Source material below:

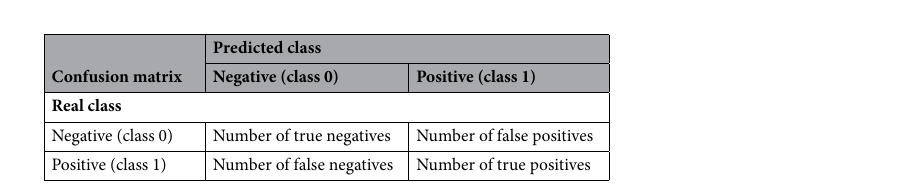
Table 3. Basic framework of the confusion matrix.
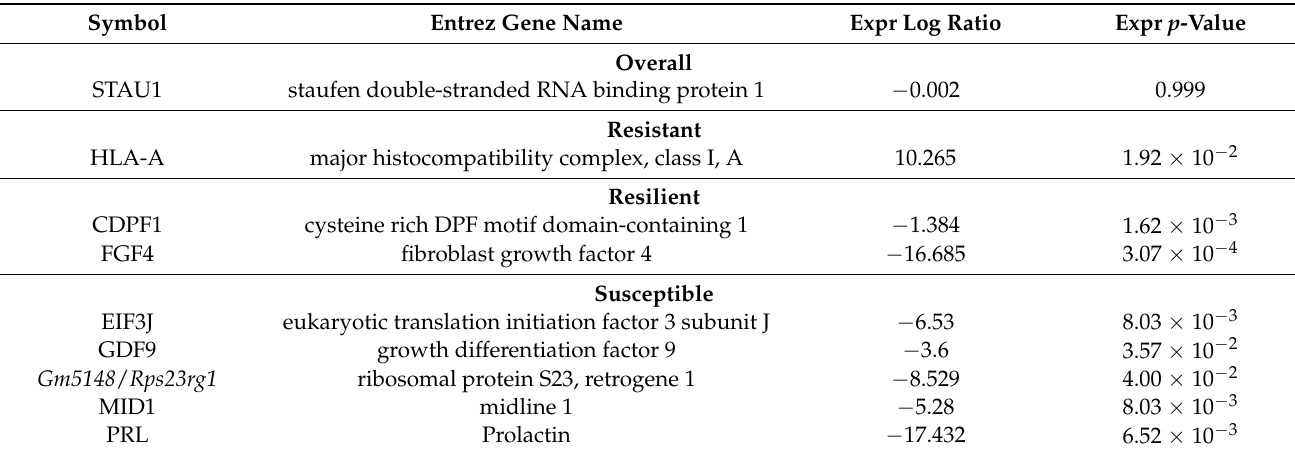
Table 3. Unique biomarkers representing 3 distinct TMEV response profiles were identified from expression data of strains in each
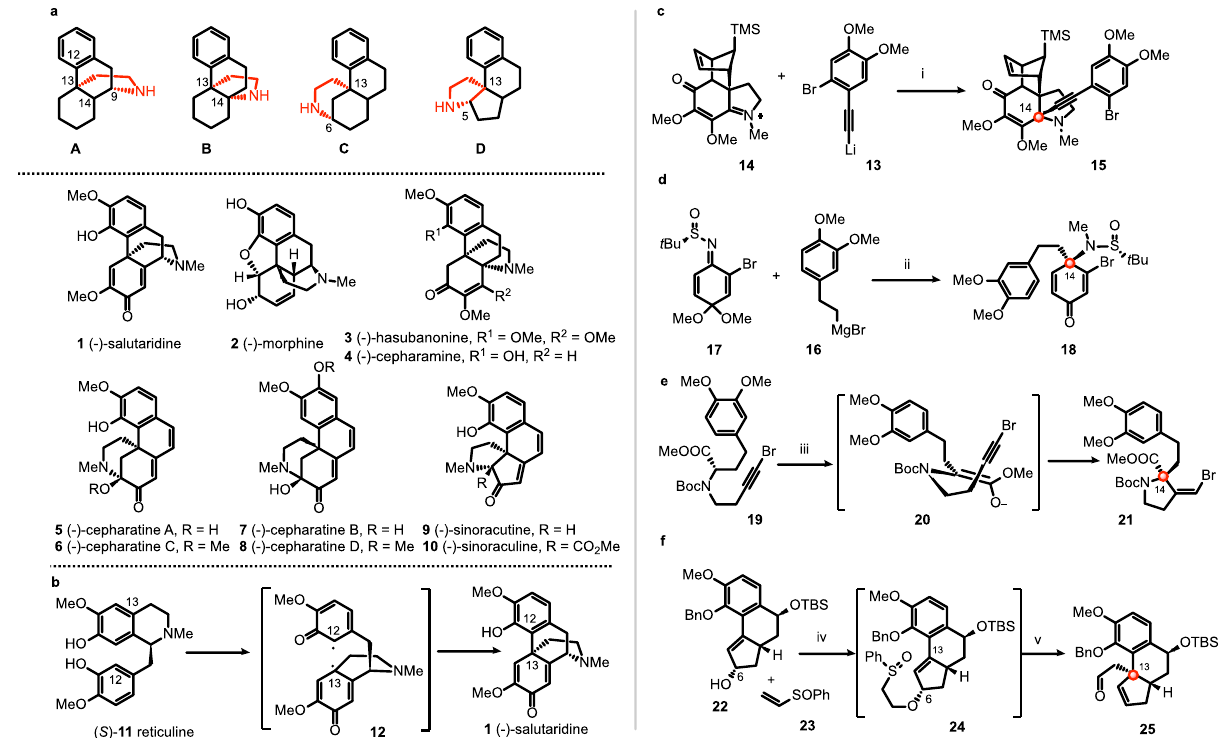
Fig. 1 Hasubanan alkaloids and reported asymmetric syntheses. a Representative skeletons of morphinan ( A ) and hasubanan alkaloids ( B , C , and D ); b biosynthesis of morphinan and hasubanan alkaloids; c Herzon ’ s synthesis: construction of α -tertiary amine by diastereoselective nucleophilic addition of arylacetylide to chiral iminium salt; d Reisman ’ s synthesis: construction of α -tertiary amine by diastereoselective addition of Grignard reagent to chiral N - tert -butanesul fi nimine; e Kim ’ s synthesis: construction of α -tertiary amine from α -amino ester via the memory of chirality approach; f Trauner ’ s synthesis: construction of quaternary carbon stereocenter by stereoselective [3,3]-sigmatropic rearrangement. Reagents and conditions: (i) − 90 °C, 62%; (ii) THF, − 78 °C, then MeI, HMPA, then aq. AcOH, 77%, d.r. 96:4; (iii) KO t Bu, DMF, 0 °C, 79%; (iv) NaH, THF, then KH, 0 °C to rt; (v) NaHCO dichlorobenzene, 176 °C, 57% over 2 steps. HMPA hexamethylphosphoramide, DMF N,N -dimethylformamide, THF tetrahydrofuran.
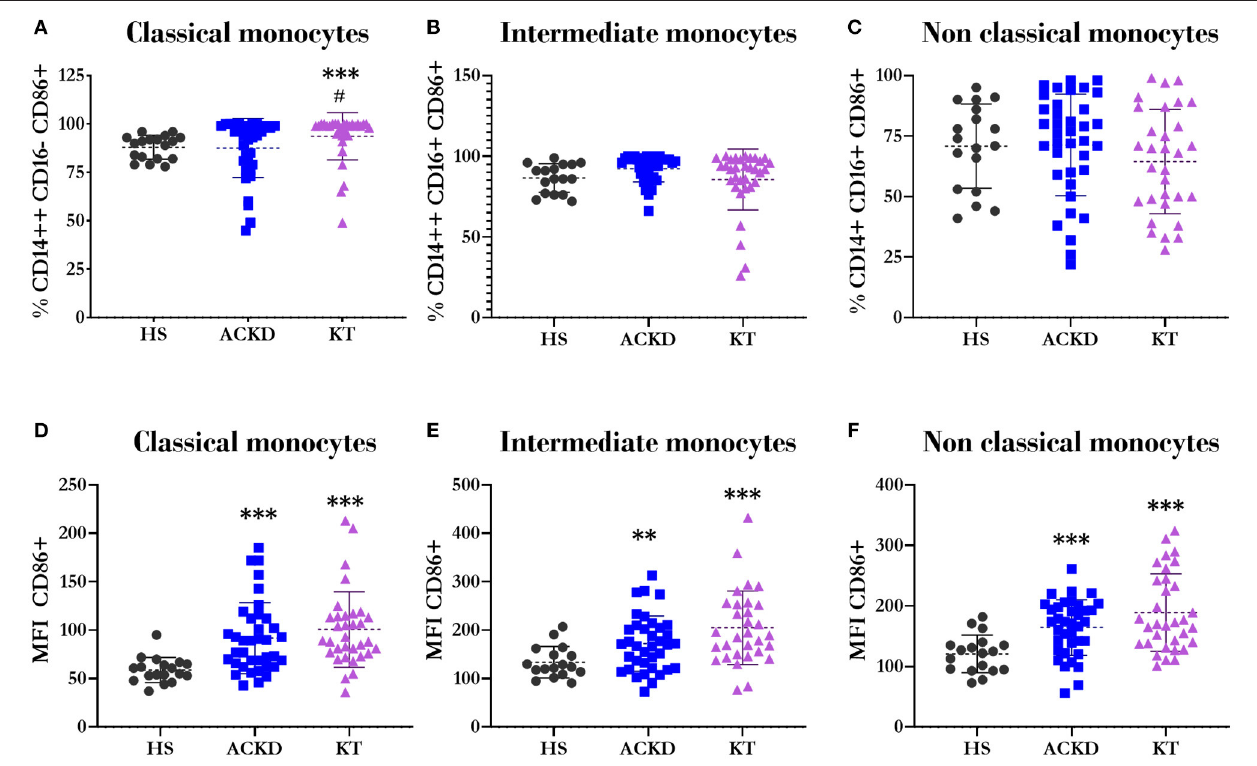
FIGURE 6 | Expression of CD86/B7.2 in different monocyte subsets. Percentage of classical Φ (A) (CD14 ++ CD16–), intermediate Ω (B) (CD14 ++ CD16 + ), and non-classical Ψ (C) (CD14 + CD16 + ) monocytes expressing CD86. Mean fluorescence intensity of CD86 in classical Ω (D) (CD14 ++ CD16–), intermediate Ω (E) (CD14 ++ CD16 + ), and non-classical Ω (F) (CD14 + CD16 + ) monocytes in healthy subjects (HS), patients with advanced chronic kidney disease (ACKD), and patients with kidney transplantation (KT). ** p ≤ 0.01, *** p ≤ 0.001 vs. HS; # p ≤ 0.05 vs. ACKD. Statistical analysis: Ψ ANOVA (Tukey test). Ω ANOVA (Games–Howell test). Φ Mann–Whitney U- test. ANOVA, analysis of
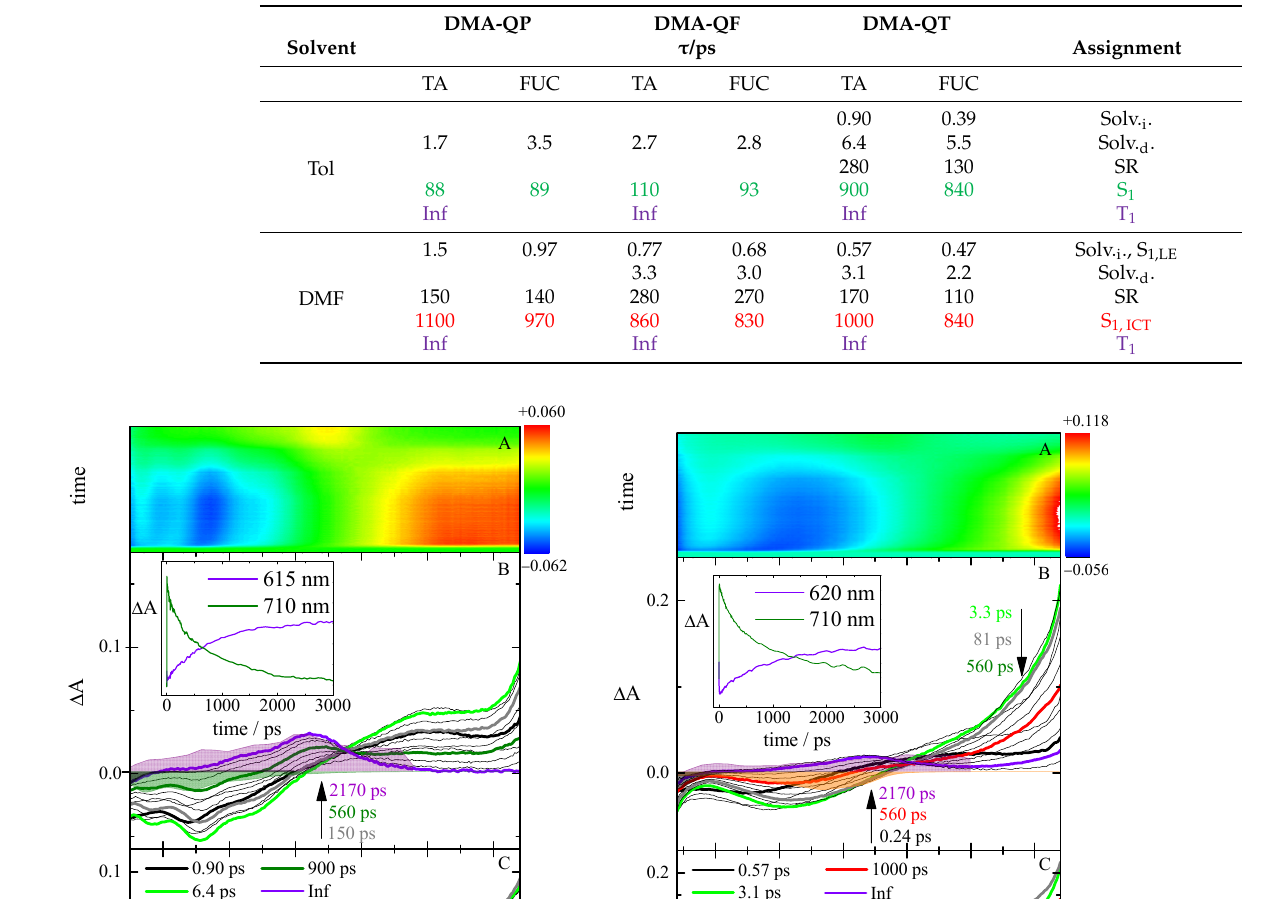
Table 3. Fs-TA and FUC results of global analysis of compounds DMA-QP, DAQF, and DMA-QT in Tol and DMF obtained by exciting at 400 nm.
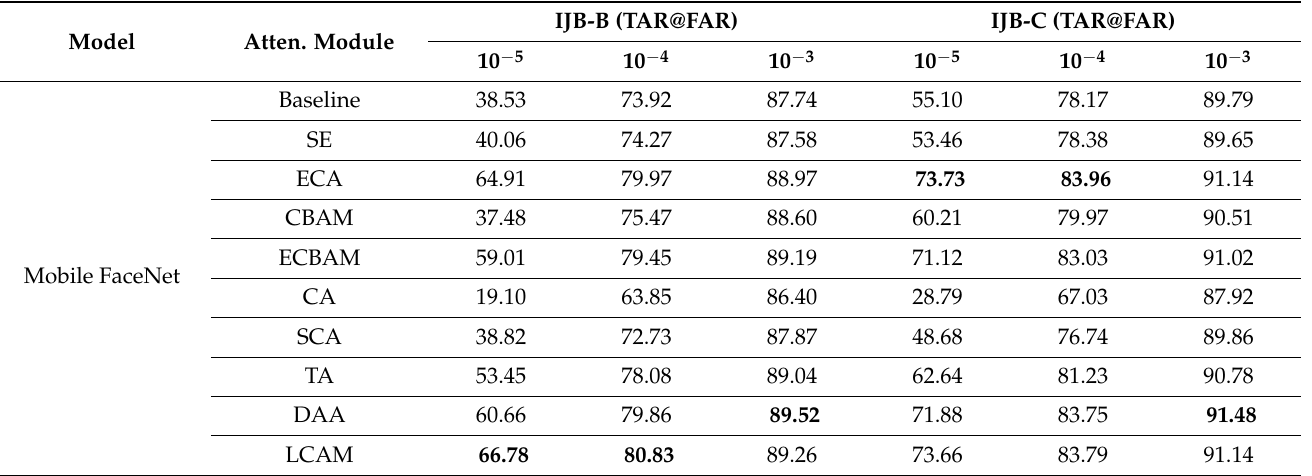
Table 10. Verification accuracy of MobileFaceNet for IJB-B and IJB-C datasets. (Bold values are the highest obtained values by the methods).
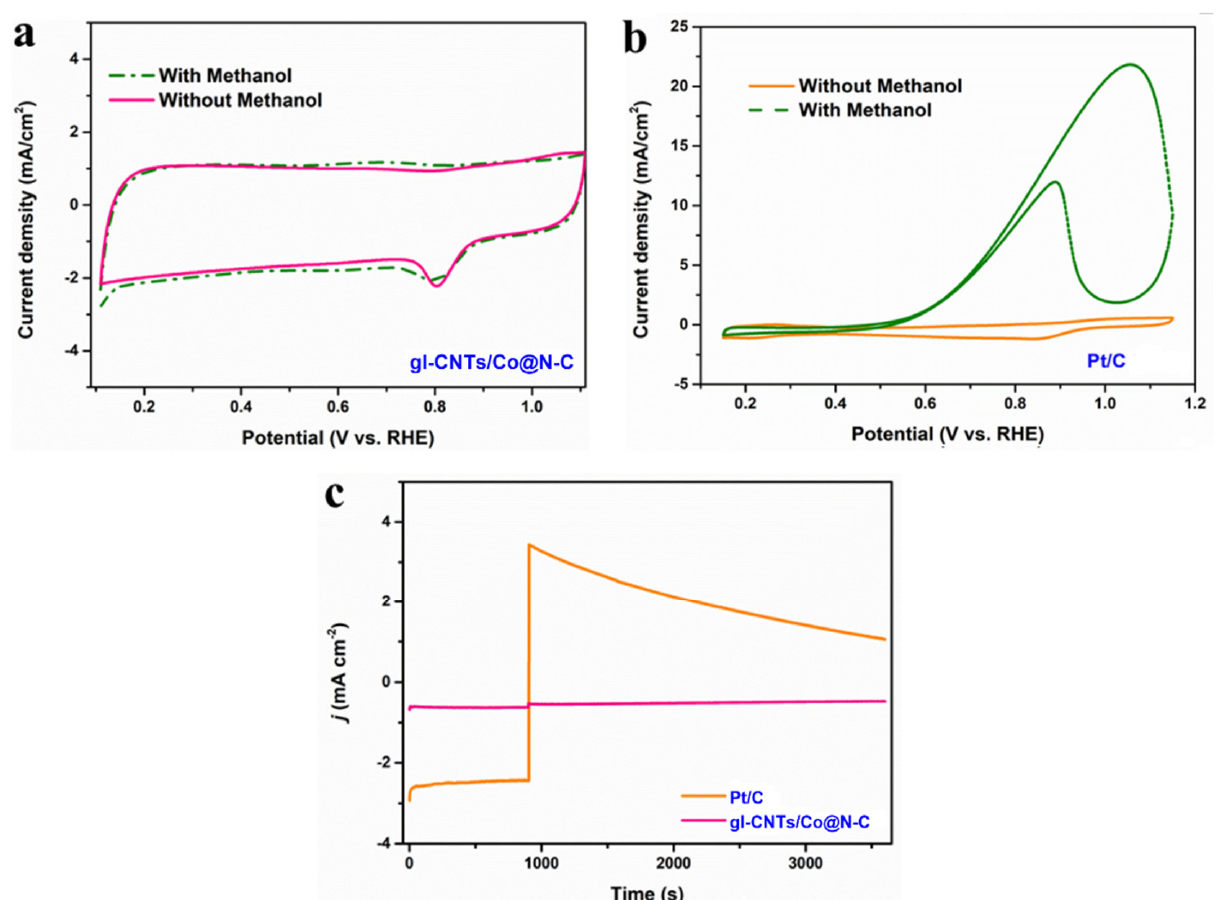
Figure 5. ( a ) CV curves of gl-CNTs/Co@N-C with and without 0.5 M methanol in 0.1 M KOH; ( b ) CV curves of Pt/C with and without 0.5 M methanol in 0.1 M KOH; ( c ) Chronoamperometric responses to compare gl-CNTs/Co@N-C and Pt/C with methanol.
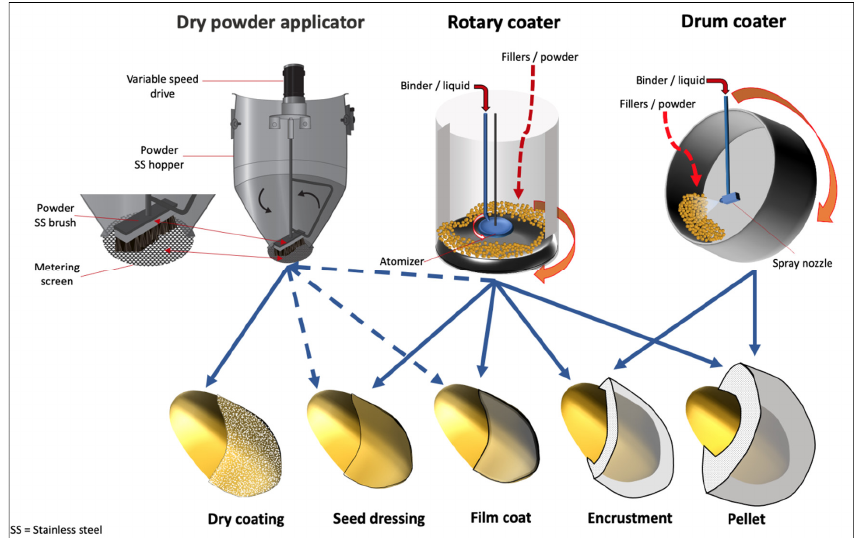
Figure 1. The three major types of seed coating equipment: dry powder applicator, rotary coater and drum coater used to produce five seed coatings: dry coating, seed dressing, film coat, entrustment and seed pellet.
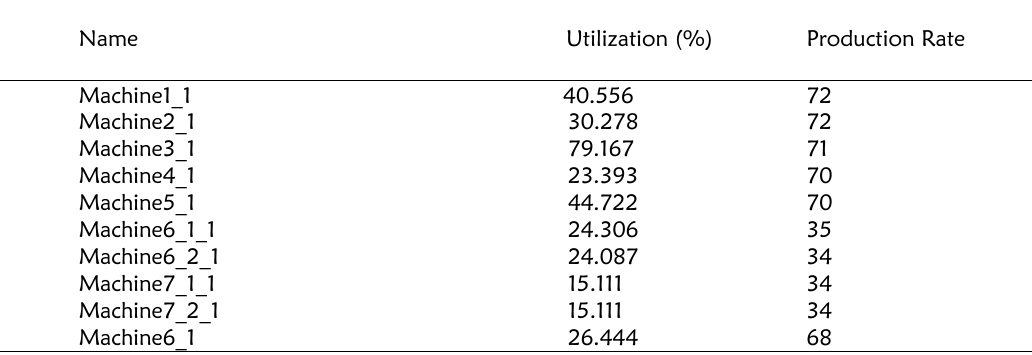
Table 1: Utilization and production rate for the manual handling system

End of Source material.

Assignment :: For each line of the data that has the word "with", report that line.

Answer to this exercise ::
FIGURE 6 | Expression of CD86/B7.2 in different monocyte subsets. Percentage of classical Φ (A) (CD14 ++ CD16–), intermediate Ω (B) (CD14 ++ CD16 + ), and non-classical Ψ (C) (CD14 + CD16 + ) monocytes expressing CD86. Mean fluorescence intensity of CD86 in classical Ω (D) (CD14 ++ CD16–), intermediate Ω (E) (CD14 ++ CD16 + ), and non-classical Ω (F) (CD14 + CD16 + ) monocytes in healthy subjects (HS), patients with advanced chronic kidney disease (ACKD), and patients with kidney transplantation (KT). ** p ≤ 0.01, *** p ≤ 0.001 vs. HS; # p ≤ 0.05 vs. ACKD. Statistical analysis: Ψ ANOVA (Tukey test). Ω ANOVA (Games–Howell test). Φ Mann–Whitney U- test. ANOVA, analysis of
Figure 5. ( a ) CV curves of gl-CNTs/Co@N-C with and without 0.5 M methanol in 0.1 M KOH; ( b ) CV curves of Pt/C with and without 0.5 M methanol in 0.1 M KOH; ( c ) Chronoamperometric responses to compare gl-CNTs/Co@N-C and Pt/C with methanol.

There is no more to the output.